---- Records provided

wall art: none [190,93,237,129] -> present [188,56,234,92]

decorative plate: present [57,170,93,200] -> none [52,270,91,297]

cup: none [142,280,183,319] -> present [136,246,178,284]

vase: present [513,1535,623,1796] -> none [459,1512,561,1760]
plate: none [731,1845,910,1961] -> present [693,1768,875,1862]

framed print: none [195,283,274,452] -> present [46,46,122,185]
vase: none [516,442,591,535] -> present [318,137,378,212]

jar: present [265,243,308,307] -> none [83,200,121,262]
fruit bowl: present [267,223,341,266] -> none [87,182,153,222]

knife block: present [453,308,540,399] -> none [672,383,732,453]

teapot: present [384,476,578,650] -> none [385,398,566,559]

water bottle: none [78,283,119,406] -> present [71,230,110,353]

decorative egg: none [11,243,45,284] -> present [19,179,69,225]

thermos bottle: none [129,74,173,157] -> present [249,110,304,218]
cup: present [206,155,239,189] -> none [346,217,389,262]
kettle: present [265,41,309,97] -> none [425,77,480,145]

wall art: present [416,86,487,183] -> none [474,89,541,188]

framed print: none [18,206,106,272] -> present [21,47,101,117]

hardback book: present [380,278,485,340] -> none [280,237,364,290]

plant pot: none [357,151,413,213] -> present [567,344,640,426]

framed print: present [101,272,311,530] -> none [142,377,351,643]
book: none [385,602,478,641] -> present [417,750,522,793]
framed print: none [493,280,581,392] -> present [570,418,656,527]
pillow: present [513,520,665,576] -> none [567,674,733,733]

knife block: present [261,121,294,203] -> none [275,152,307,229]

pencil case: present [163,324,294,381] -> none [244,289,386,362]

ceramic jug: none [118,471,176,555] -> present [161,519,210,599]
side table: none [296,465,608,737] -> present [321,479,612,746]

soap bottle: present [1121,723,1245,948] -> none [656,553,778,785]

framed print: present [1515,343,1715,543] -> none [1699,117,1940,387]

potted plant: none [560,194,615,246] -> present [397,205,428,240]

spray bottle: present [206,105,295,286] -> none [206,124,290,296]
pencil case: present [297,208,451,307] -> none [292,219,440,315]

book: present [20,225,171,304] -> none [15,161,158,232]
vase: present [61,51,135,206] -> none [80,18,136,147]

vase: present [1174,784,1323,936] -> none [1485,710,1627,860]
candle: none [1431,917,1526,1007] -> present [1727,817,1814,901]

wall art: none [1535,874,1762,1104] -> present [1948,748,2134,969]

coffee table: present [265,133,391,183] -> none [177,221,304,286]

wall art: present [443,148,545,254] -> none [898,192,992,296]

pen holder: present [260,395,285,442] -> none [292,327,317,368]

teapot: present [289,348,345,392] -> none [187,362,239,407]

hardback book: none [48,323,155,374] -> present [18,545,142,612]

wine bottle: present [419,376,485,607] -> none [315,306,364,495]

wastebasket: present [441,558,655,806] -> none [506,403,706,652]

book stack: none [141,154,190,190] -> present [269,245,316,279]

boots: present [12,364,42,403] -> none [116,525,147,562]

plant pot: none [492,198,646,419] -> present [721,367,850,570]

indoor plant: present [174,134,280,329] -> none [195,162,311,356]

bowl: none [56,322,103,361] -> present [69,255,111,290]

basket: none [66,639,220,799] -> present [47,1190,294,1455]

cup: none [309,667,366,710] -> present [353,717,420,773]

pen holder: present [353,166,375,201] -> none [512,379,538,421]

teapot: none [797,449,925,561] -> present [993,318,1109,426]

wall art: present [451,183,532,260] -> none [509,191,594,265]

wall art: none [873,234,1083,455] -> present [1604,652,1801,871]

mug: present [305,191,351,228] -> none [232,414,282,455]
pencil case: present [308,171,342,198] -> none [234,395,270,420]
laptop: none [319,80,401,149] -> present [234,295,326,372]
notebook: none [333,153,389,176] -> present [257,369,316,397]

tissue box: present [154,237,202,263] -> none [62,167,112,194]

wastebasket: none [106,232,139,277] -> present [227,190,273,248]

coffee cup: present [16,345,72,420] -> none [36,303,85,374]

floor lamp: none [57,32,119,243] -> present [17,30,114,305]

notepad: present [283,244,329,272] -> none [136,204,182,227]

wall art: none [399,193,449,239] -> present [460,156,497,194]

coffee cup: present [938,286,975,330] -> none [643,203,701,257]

--------

Requirement.
Copy every entry exactly. Leave nothing out.

Task result.
wall art: none [190,93,237,129] -> present [188,56,234,92]

decorative plate: present [57,170,93,200] -> none [52,270,91,297]

cup: none [142,280,183,319] -> present [136,246,178,284]

vase: present [513,1535,623,1796] -> none [459,1512,561,1760]
plate: none [731,1845,910,1961] -> present [693,1768,875,1862]

framed print: none [195,283,274,452] -> present [46,46,122,185]
vase: none [516,442,591,535] -> present [318,137,378,212]

jar: present [265,243,308,307] -> none [83,200,121,262]
fruit bowl: present [267,223,341,266] -> none [87,182,153,222]

knife block: present [453,308,540,399] -> none [672,383,732,453]

teapot: present [384,476,578,650] -> none [385,398,566,559]

water bottle: none [78,283,119,406] -> present [71,230,110,353]

decorative egg: none [11,243,45,284] -> present [19,179,69,225]

thermos bottle: none [129,74,173,157] -> present [249,110,304,218]
cup: present [206,155,239,189] -> none [346,217,389,262]
kettle: present [265,41,309,97] -> none [425,77,480,145]

wall art: present [416,86,487,183] -> none [474,89,541,188]

framed print: none [18,206,106,272] -> present [21,47,101,117]

hardback book: present [380,278,485,340] -> none [280,237,364,290]

plant pot: none [357,151,413,213] -> present [567,344,640,426]

framed print: present [101,272,311,530] -> none [142,377,351,643]
book: none [385,602,478,641] -> present [417,750,522,793]
framed print: none [493,280,581,392] -> present [570,418,656,527]
pillow: present [513,520,665,576] -> none [567,674,733,733]

knife block: present [261,121,294,203] -> none [275,152,307,229]

pencil case: present [163,324,294,381] -> none [244,289,386,362]

ceramic jug: none [118,471,176,555] -> present [161,519,210,599]
side table: none [296,465,608,737] -> present [321,479,612,746]

soap bottle: present [1121,723,1245,948] -> none [656,553,778,785]

framed print: present [1515,343,1715,543] -> none [1699,117,1940,387]

potted plant: none [560,194,615,246] -> present [397,205,428,240]

spray bottle: present [206,105,295,286] -> none [206,124,290,296]
pencil case: present [297,208,451,307] -> none [292,219,440,315]

book: present [20,225,171,304] -> none [15,161,158,232]
vase: present [61,51,135,206] -> none [80,18,136,147]

vase: present [1174,784,1323,936] -> none [1485,710,1627,860]
candle: none [1431,917,1526,1007] -> present [1727,817,1814,901]

wall art: none [1535,874,1762,1104] -> present [1948,748,2134,969]

coffee table: present [265,133,391,183] -> none [177,221,304,286]

wall art: present [443,148,545,254] -> none [898,192,992,296]

pen holder: present [260,395,285,442] -> none [292,327,317,368]

teapot: present [289,348,345,392] -> none [187,362,239,407]

hardback book: none [48,323,155,374] -> present [18,545,142,612]

wine bottle: present [419,376,485,607] -> none [315,306,364,495]

wastebasket: present [441,558,655,806] -> none [506,403,706,652]

book stack: none [141,154,190,190] -> present [269,245,316,279]

boots: present [12,364,42,403] -> none [116,525,147,562]

plant pot: none [492,198,646,419] -> present [721,367,850,570]

indoor plant: present [174,134,280,329] -> none [195,162,311,356]

bowl: none [56,322,103,361] -> present [69,255,111,290]

basket: none [66,639,220,799] -> present [47,1190,294,1455]

cup: none [309,667,366,710] -> present [353,717,420,773]

pen holder: present [353,166,375,201] -> none [512,379,538,421]

teapot: none [797,449,925,561] -> present [993,318,1109,426]

wall art: present [451,183,532,260] -> none [509,191,594,265]

wall art: none [873,234,1083,455] -> present [1604,652,1801,871]

mug: present [305,191,351,228] -> none [232,414,282,455]
pencil case: present [308,171,342,198] -> none [234,395,270,420]
laptop: none [319,80,401,149] -> present [234,295,326,372]
notebook: none [333,153,389,176] -> present [257,369,316,397]

tissue box: present [154,237,202,263] -> none [62,167,112,194]

wastebasket: none [106,232,139,277] -> present [227,190,273,248]

coffee cup: present [16,345,72,420] -> none [36,303,85,374]

floor lamp: none [57,32,119,243] -> present [17,30,114,305]

notepad: present [283,244,329,272] -> none [136,204,182,227]

wall art: none [399,193,449,239] -> present [460,156,497,194]

coffee cup: present [938,286,975,330] -> none [643,203,701,257]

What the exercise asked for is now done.